Collected data entries:

=== Begin Enclosure ===

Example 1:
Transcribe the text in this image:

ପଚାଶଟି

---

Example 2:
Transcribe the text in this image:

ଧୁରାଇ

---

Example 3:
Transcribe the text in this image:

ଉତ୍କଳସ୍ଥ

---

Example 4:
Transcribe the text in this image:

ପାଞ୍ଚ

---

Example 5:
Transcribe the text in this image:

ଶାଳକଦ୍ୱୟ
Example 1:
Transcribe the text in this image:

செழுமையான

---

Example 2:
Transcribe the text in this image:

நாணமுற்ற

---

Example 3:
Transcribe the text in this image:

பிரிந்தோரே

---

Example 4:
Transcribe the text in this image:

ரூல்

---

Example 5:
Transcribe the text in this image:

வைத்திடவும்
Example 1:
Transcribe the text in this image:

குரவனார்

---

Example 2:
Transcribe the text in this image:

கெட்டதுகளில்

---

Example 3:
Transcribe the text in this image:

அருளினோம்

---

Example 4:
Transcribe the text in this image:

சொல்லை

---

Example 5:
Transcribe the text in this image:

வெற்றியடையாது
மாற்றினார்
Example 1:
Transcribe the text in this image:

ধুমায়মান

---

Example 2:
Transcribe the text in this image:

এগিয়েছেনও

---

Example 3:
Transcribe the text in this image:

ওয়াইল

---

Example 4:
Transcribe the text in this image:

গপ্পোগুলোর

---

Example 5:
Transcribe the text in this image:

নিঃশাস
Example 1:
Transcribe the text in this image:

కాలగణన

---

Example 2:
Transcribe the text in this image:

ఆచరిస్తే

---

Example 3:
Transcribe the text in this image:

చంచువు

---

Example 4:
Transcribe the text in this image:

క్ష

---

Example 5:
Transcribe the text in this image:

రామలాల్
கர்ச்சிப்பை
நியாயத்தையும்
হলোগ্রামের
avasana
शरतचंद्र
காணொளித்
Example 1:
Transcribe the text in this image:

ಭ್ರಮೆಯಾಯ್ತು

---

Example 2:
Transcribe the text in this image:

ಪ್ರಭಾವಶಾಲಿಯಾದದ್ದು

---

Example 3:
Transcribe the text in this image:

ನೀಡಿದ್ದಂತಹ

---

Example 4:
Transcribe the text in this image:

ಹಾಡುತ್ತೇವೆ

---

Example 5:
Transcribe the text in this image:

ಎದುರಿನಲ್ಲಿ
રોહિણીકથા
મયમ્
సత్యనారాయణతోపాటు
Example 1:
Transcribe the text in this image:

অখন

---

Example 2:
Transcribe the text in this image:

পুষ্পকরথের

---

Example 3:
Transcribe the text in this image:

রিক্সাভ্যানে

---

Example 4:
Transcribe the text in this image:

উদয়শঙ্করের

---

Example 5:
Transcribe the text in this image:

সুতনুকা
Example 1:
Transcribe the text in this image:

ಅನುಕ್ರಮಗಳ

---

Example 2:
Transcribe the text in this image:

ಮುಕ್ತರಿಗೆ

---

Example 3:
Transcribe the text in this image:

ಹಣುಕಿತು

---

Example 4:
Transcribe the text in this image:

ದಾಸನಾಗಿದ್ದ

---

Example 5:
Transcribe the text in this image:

=== End Enclosure ===

**Your assignment**: Using the exact wording, write out all of the records.

**Task result**:
Example 1:
Transcribe the text in this image:

ପଚାଶଟି

---

Example 2:
Transcribe the text in this image:

ଧୁରାଇ

---

Example 3:
Transcribe the text in this image:

ଉତ୍କଳସ୍ଥ

---

Example 4:
Transcribe the text in this image:

ପାଞ୍ଚ

---

Example 5:
Transcribe the text in this image:

ଶାଳକଦ୍ୱୟ
Example 1:
Transcribe the text in this image:

செழுமையான

---

Example 2:
Transcribe the text in this image:

நாணமுற்ற

---

Example 3:
Transcribe the text in this image:

பிரிந்தோரே

---

Example 4:
Transcribe the text in this image:

ரூல்

---

Example 5:
Transcribe the text in this image:

வைத்திடவும்
Example 1:
Transcribe the text in this image:

குரவனார்

---

Example 2:
Transcribe the text in this image:

கெட்டதுகளில்

---

Example 3:
Transcribe the text in this image:

அருளினோம்

---

Example 4:
Transcribe the text in this image:

சொல்லை

---

Example 5:
Transcribe the text in this image:

வெற்றியடையாது
மாற்றினார்
Example 1:
Transcribe the text in this image:

ধুমায়মান

---

Example 2:
Transcribe the text in this image:

এগিয়েছেনও

---

Example 3:
Transcribe the text in this image:

ওয়াইল

---

Example 4:
Transcribe the text in this image:

গপ্পোগুলোর

---

Example 5:
Transcribe the text in this image:

নিঃশাস
Example 1:
Transcribe the text in this image:

కాలగణన

---

Example 2:
Transcribe the text in this image:

ఆచరిస్తే

---

Example 3:
Transcribe the text in this image:

చంచువు

---

Example 4:
Transcribe the text in this image:

క్ష

---

Example 5:
Transcribe the text in this image:

రామలాల్
கர்ச்சிப்பை
நியாயத்தையும்
হলোগ্রামের
avasana
शरतचंद्र
காணொளித்
Example 1:
Transcribe the text in this image:

ಭ್ರಮೆಯಾಯ್ತು

---

Example 2:
Transcribe the text in this image:

ಪ್ರಭಾವಶಾಲಿಯಾದದ್ದು

---

Example 3:
Transcribe the text in this image:

ನೀಡಿದ್ದಂತಹ

---

Example 4:
Transcribe the text in this image:

ಹಾಡುತ್ತೇವೆ

---

Example 5:
Transcribe the text in this image:

ಎದುರಿನಲ್ಲಿ
રોહિણીકથા
મયમ્
సత్యనారాయణతోపాటు
Example 1:
Transcribe the text in this image:

অখন

---

Example 2:
Transcribe the text in this image:

পুষ্পকরথের

---

Example 3:
Transcribe the text in this image:

রিক্সাভ্যানে

---

Example 4:
Transcribe the text in this image:

উদয়শঙ্করের

---

Example 5:
Transcribe the text in this image:

সুতনুকা
Example 1:
Transcribe the text in this image:

ಅನುಕ್ರಮಗಳ

---

Example 2:
Transcribe the text in this image:

ಮುಕ್ತರಿಗೆ

---

Example 3:
Transcribe the text in this image:

ಹಣುಕಿತು

---

Example 4:
Transcribe the text in this image:

ದಾಸನಾಗಿದ್ದ

---

Example 5:
Transcribe the text in this image:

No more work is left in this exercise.